#### Records for the exercise
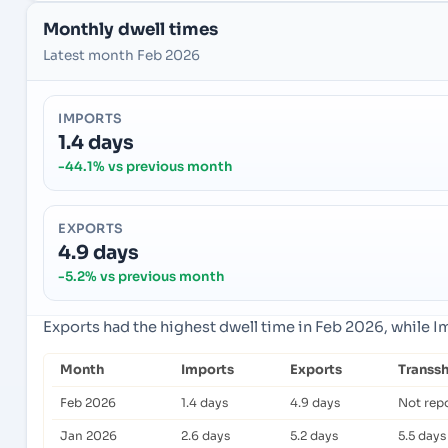
Monthly dwell times
Latest month Feb 2026
IMPORTS
1.4 days
-44.1% vs previous month
EXPORTS
4.9 days
-5.2% vs previous month
Exports had the highest dwell time in Feb 2026, while 
Month
Imports
Exports
Transs
Feb 2026
1.4 days
4.9 days
Not rep
Jan 2026
2.6 days
5.2 days
5.5 days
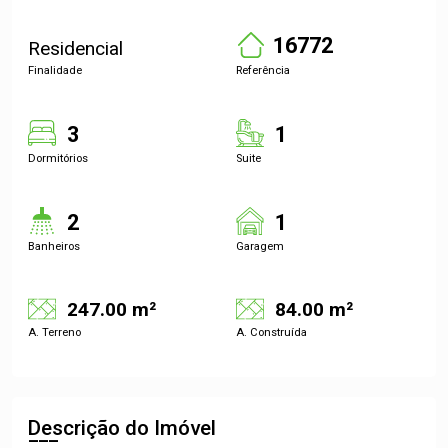
16772
Residencial
Finalidade
Referência
3
1
Dormitórios
Suite
2
1
Banheiros
Garagem
247.00 m²
84.00 m²
A. Terreno
A. Construída
Descrição do Imóvel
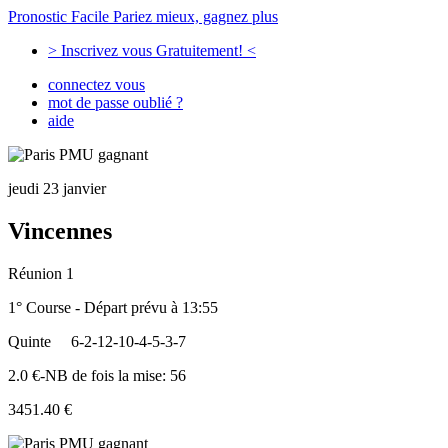
Pronostic Facile
Pariez mieux, gagnez plus
> Inscrivez vous Gratuitement! <
connectez vous
mot de passe oublié ?
aide
jeudi 23 janvier
Vincennes
Réunion 1
1° Course - Départ prévu à 13:55
Quinte
6-2-12-10-4-5-3-7
2.0 €-NB de fois la mise: 56
3451.40 €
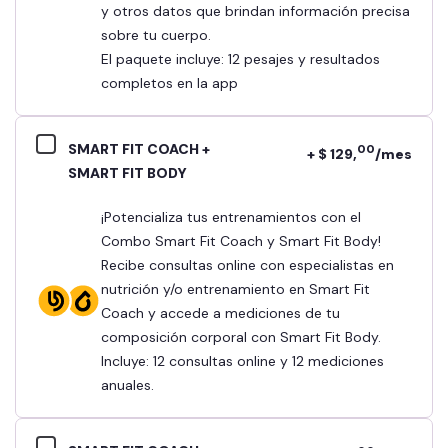
y otros datos que brindan información precisa
sobre tu cuerpo.
El paquete incluye: 12 pesajes y resultados
completos en la app
SMART FIT COACH +
00
+ $ 129,
/mes
SMART FIT BODY
¡Potencializa tus entrenamientos con el
Combo Smart Fit Coach y Smart Fit Body!
Recibe consultas online con especialistas en
nutrición y/o entrenamiento en Smart Fit
Coach y accede a mediciones de tu
composición corporal con Smart Fit Body.
Incluye: 12 consultas online y 12 mediciones
anuales.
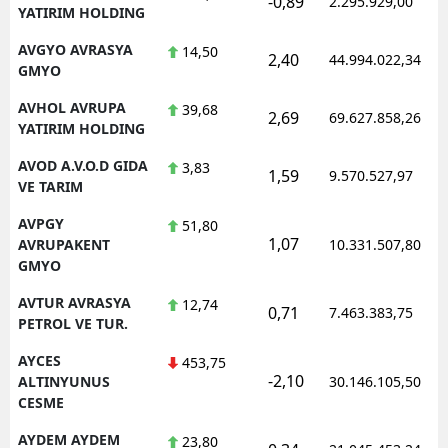
-0,89
2.295.929,00
YATIRIM HOLDING
AVGYO AVRASYA
14,50
2,40
44.994.022,34
GMYO
AVHOL AVRUPA
39,68
2,69
69.627.858,26
YATIRIM HOLDING
AVOD A.V.O.D GIDA
3,83
1,59
9.570.527,97
VE TARIM
AVPGY
51,80
1,07
AVRUPAKENT
10.331.507,80
GMYO
AVTUR AVRASYA
12,74
0,71
7.463.383,75
PETROL VE TUR.
AYCES
453,75
-2,10
ALTINYUNUS
30.146.105,50
CESME
AYDEM AYDEM
23,80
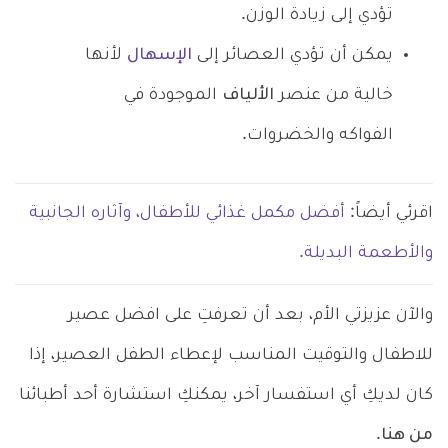
تؤدي إلى زيادة الوزن.
يمكن أن تؤدي العصائر إلى
الإسهال
لأنها
خالية من عنصر
الألياف
الموجودة في
الفواكه والخضروات.
اقرئي أيضاً:
أفضل مكمل غذائي للأطفال، وآثاره الجانبية
والأطعمة البديلة.
والآن عزيزتي الأم، بعد أن تعرفتِ على افضل عصير
للاطفال والتوقيت المناسب لإعطاء الطفل العصير، إذا
كان لديكِ أي استفسار آخر، يمكنكِ استشارة أحد أطبائنا
من هنا
.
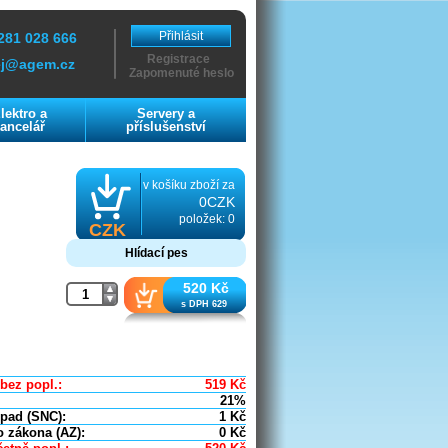
Přihlásit
281 028 666
Registrace
ej@agem.cz
Zapomenuté heslo
lektro a
Servery a
ancelář
příslušenství
v košíku zboží za
0CZK
položek: 0
CZK
Hlídací pes
520 Kč
s DPH 629
bez popl.:
519
Kč
21%
dpad (SNC):
1
Kč
o zákona (AZ):
0
Kč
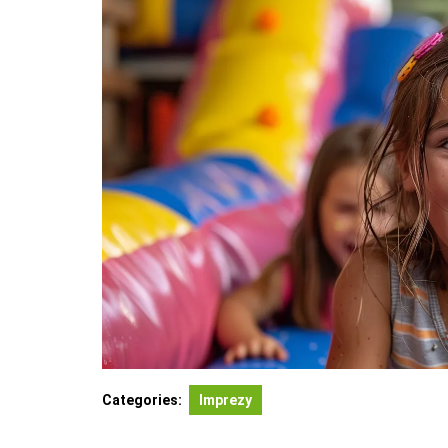
Categories:
Imprezy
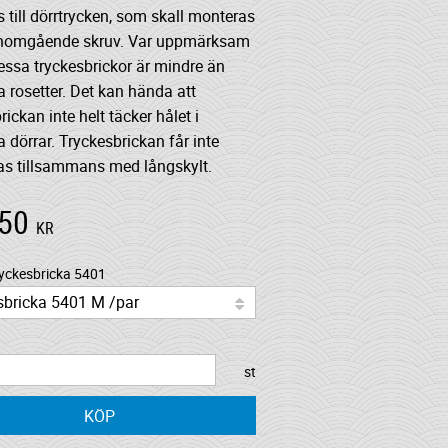
till dörrtrycken, som skall monteras
nomgående skruv. Var uppmärksam
essa tryckesbrickor är mindre än
 rosetter. Det kan hända att
rickan inte helt täcker hålet i
dörrar. Tryckesbrickan får inte
s tillsammans med långskylt.
,50
KR
ryckesbricka 5401
st
KÖP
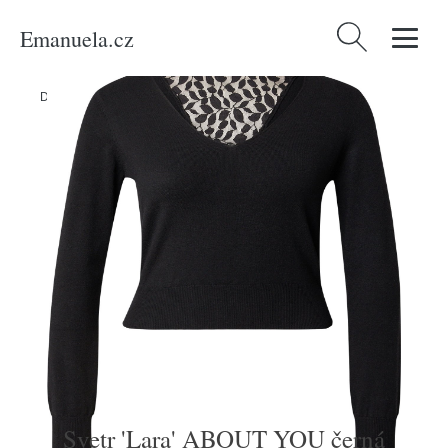
Emanuela.cz
Vyhledávání
Domů
/
Produkty
/
Ženy
/
Oblečení
/
Svetr 'Lara' ABOUT YOU černá
Svetr 'Lara' ABOUT YOU černá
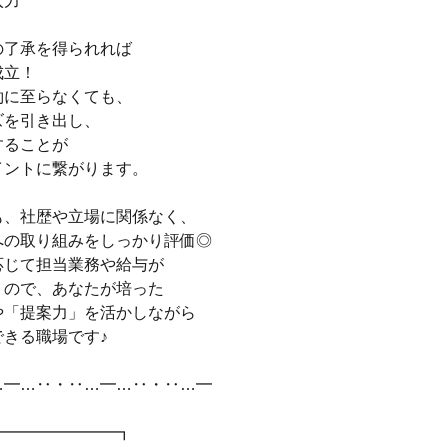
入力
の了承を得られれば
成立！
約に至らなくても、
ズを引き出し、
することが
イントに繋がります。
も、社歴や立場に関係なく、
への取り組みをしっかり評価◎
応じて担当業務や給与が
くので、あなたが培った
や「提案力」を活かしながら
できる職場です♪
…━…‥・‥…━…‥・‥…━
━━━━━━━━┓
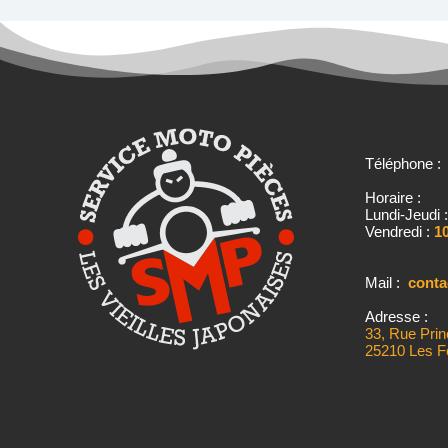
Téléphone 
Horaire :
Lundi-Jeudi 
Vendredi :
10
Mail :
cont
Adresse :
33, Rue Prin
25210 Les F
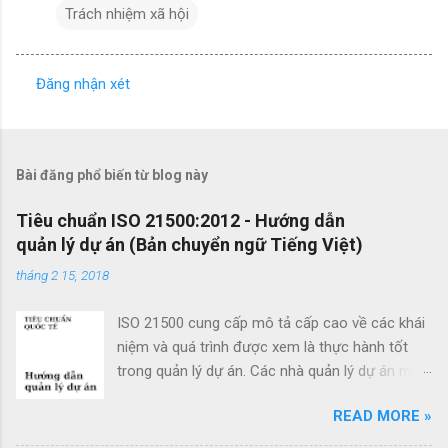
Trách nhiệm xã hội
Đăng nhận xét
N
h
ậ
Bài đăng phổ biến từ blog này
n
x
Tiêu chuẩn ISO 21500:2012 - Hướng dẫn
quản lý dự án (Bản chuyển ngữ Tiếng Việt)
é
t
tháng 2 15, 2018
ISO 21500 cung cấp mô tả cấp cao về các khái
niệm và quá trình được xem là thực hành tốt
trong quản lý dự án. Các nhà quản lý dự án mới
cũng như các nhà quản lý dự án giàu kinh
READ MORE »
nghiệm có thể sử dụng hướng dẫn quản lý dự
án theo tiêu chuẩn này để cải thiện thành công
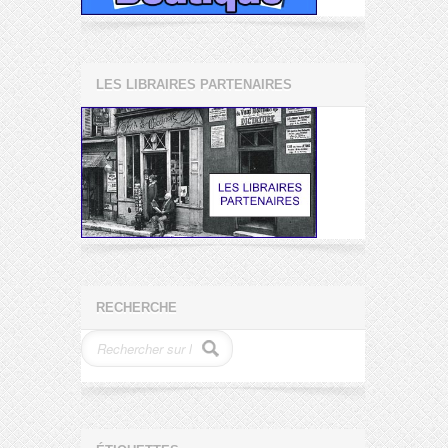
LES LIBRAIRES PARTENAIRES
RECHERCHE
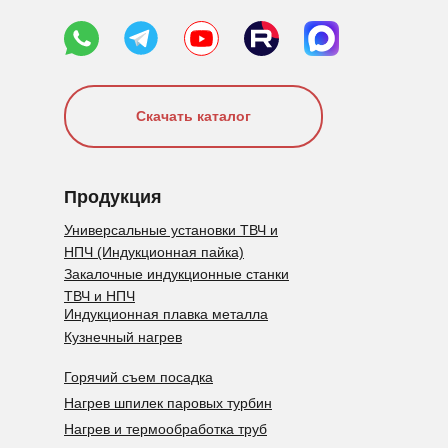
Скачать каталог
Продукция
Универсальные установки ТВЧ и
НПЧ (Индукционная пайка)
Закалочные индукционные станки
ТВЧ и НПЧ
Индукционная плавка металла
Кузнечный нагрев
Горячий съем посадка
Нагрев шпилек паровых турбин
Нагрев и термообработка труб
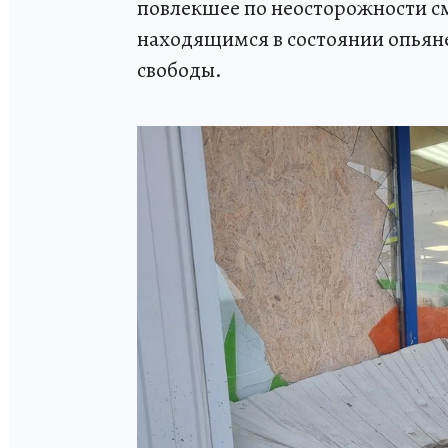
повлекшее по неосторожности см
находящимся в состоянии опьяне
свободы.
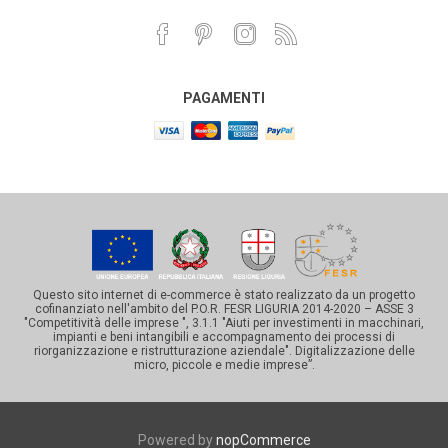
PAGAMENTI
Questo sito internet di e-commerce è stato realizzato da un progetto
cofinanziato nell'ambito del P.O.R. FESR LIGURIA 2014-2020 – ASSE 3
"Competitività delle imprese ", 3.1.1 "Aiuti per investimenti in macchinari,
impianti e beni intangibili e accompagnamento dei processi di
riorganizzazione e ristrutturazione aziendale". Digitalizzazione delle
micro, piccole e medie imprese”.
Powered by
nopCommerce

#### The task
In your copy of the listing, please omit the pictures and keep every word exact.

#### Written answer
Monthly dwell times
Latest month Feb 2026
IMPORTS
1.4 days
-44.1% vs previous month
EXPORTS
4.9 days
-5.2% vs previous month
Exports had the highest dwell time in Feb 2026, while 
Month
Imports
Exports
Transs
Feb 2026
1.4 days
4.9 days
Not rep
Jan 2026
2.6 days
5.2 days
5.5 days
16772
Residencial
Finalidade
Referência
3
1
Dormitórios
Suite
2
1
Banheiros
Garagem
247.00 m²
84.00 m²
A. Terreno
A. Construída
Descrição do Imóvel
Pronostic Facile
Pariez mieux, gagnez plus
> Inscrivez vous Gratuitement! <
connectez vous
mot de passe oublié ?
aide
jeudi 23 janvier
Vincennes
Réunion 1
1° Course - Départ prévu à 13:55
Quinte
6-2-12-10-4-5-3-7
2.0 €-NB de fois la mise: 56
3451.40 €
y otros datos que brindan información precisa
sobre tu cuerpo.
El paquete incluye: 12 pesajes y resultados
completos en la app
SMART FIT COACH +
00
+ $ 129,
/mes
SMART FIT BODY
¡Potencializa tus entrenamientos con el
Combo Smart Fit Coach y Smart Fit Body!
Recibe consultas online con especialistas en
nutrición y/o entrenamiento en Smart Fit
Coach y accede a mediciones de tu
composición corporal con Smart Fit Body.
Incluye: 12 consultas online y 12 mediciones
anuales.
-0,89
2.295.929,00
YATIRIM HOLDING
AVGYO AVRASYA
14,50
2,40
44.994.022,34
GMYO
AVHOL AVRUPA
39,68
2,69
69.627.858,26
YATIRIM HOLDING
AVOD A.V.O.D GIDA
3,83
1,59
9.570.527,97
VE TARIM
AVPGY
51,80
1,07
AVRUPAKENT
10.331.507,80
GMYO
AVTUR AVRASYA
12,74
0,71
7.463.383,75
PETROL VE TUR.
AYCES
453,75
-2,10
ALTINYUNUS
30.146.105,50
CESME
AYDEM AYDEM
23,80
تؤدي إلى زيادة الوزن.
يمكن أن تؤدي العصائر إلى
الإسهال
لأنها
خالية من عنصر
الألياف
الموجودة في
الفواكه والخضروات.
اقرئي أيضاً:
أفضل مكمل غذائي للأطفال، وآثاره الجانبية
والأطعمة البديلة.
والآن عزيزتي الأم، بعد أن تعرفتِ على افضل عصير
للاطفال والتوقيت المناسب لإعطاء الطفل العصير، إذا
كان لديكِ أي استفسار آخر، يمكنكِ استشارة أحد أطبائنا
من هنا
.
Přihlásit
281 028 666
Registrace
ej@agem.cz
Zapomenuté heslo
lektro a
Servery a
ancelář
příslušenství
v košíku zboží za
0CZK
položek: 0
CZK
Hlídací pes
520 Kč
s DPH 629
bez popl.:
519
Kč
21%
dpad (SNC):
1
Kč
o zákona (AZ):
0
Kč
Categories:
Imprezy
till dörrtrycken, som skall monteras
nomgående skruv. Var uppmärksam
essa tryckesbrickor är mindre än
 rosetter. Det kan hända att
rickan inte helt täcker hålet i
dörrar. Tryckesbrickan får inte
s tillsammans med långskylt.
,50
KR
ryckesbricka 5401
st
KÖP
Emanuela.cz
Vyhledávání
Domů
/
Produkty
/
Ženy
/
Oblečení
/
Svetr 'Lara' ABOUT YOU černá
Svetr 'Lara' ABOUT YOU černá
入力
の了承を得られれば
成立！
約に至らなくても、
ズを引き出し、
することが
イントに繋がります。
も、社歴や立場に関係なく、
への取り組みをしっかり評価◎
応じて担当業務や給与が
くので、あなたが培った
や「提案力」を活かしながら
できる職場です♪
…━…‥・‥…━…‥・‥…━
━━━━━━━━┓
Téléphone 
Horaire :
Lundi-Jeudi 
Vendredi :
10
Mail :
cont
Adresse :
33, Rue Prin
25210 Les F
Trách nhiệm xã hội
Đăng nhận xét
N
h
ậ
Bài đăng phổ biến từ blog này
n
x
Tiêu chuẩn ISO 21500:2012 - Hướng dẫn
quản lý dự án (Bản chuyển ngữ Tiếng Việt)
é
t
tháng 2 15, 2018
ISO 21500 cung cấp mô tả cấp cao về các khái
niệm và quá trình được xem là thực hành tốt
trong quản lý dự án. Các nhà quản lý dự án mới
cũng như các nhà quản lý dự án giàu kinh
READ MORE »
nghiệm có thể sử dụng hướng dẫn quản lý dự
án theo tiêu chuẩn này để cải thiện thành công
LES LIBRAIRES PARTENAIRES
RECHERCHE
Скачать каталог
Продукция
Универсальные установки ТВЧ и
НПЧ (Индукционная пайка)
Закалочные индукционные станки
ТВЧ и НПЧ
Индукционная плавка металла
Кузнечный нагрев
Горячий съем посадка
Нагрев шпилек паровых турбин
Нагрев и термообработка труб
повлекшее по неосторожности см
находящимся в состоянии опьяне
свободы.
PAGAMENTI
Questo sito internet di e-commerce è stato realizzato da un progetto
cofinanziato nell'ambito del P.O.R. FESR LIGURIA 2014-2020 – ASSE 3
"Competitività delle imprese ", 3.1.1 "Aiuti per investimenti in macchinari,
impianti e beni intangibili e accompagnamento dei processi di
riorganizzazione e ristrutturazione aziendale". Digitalizzazione delle
micro, piccole e medie imprese”.
Powered by
nopCommerce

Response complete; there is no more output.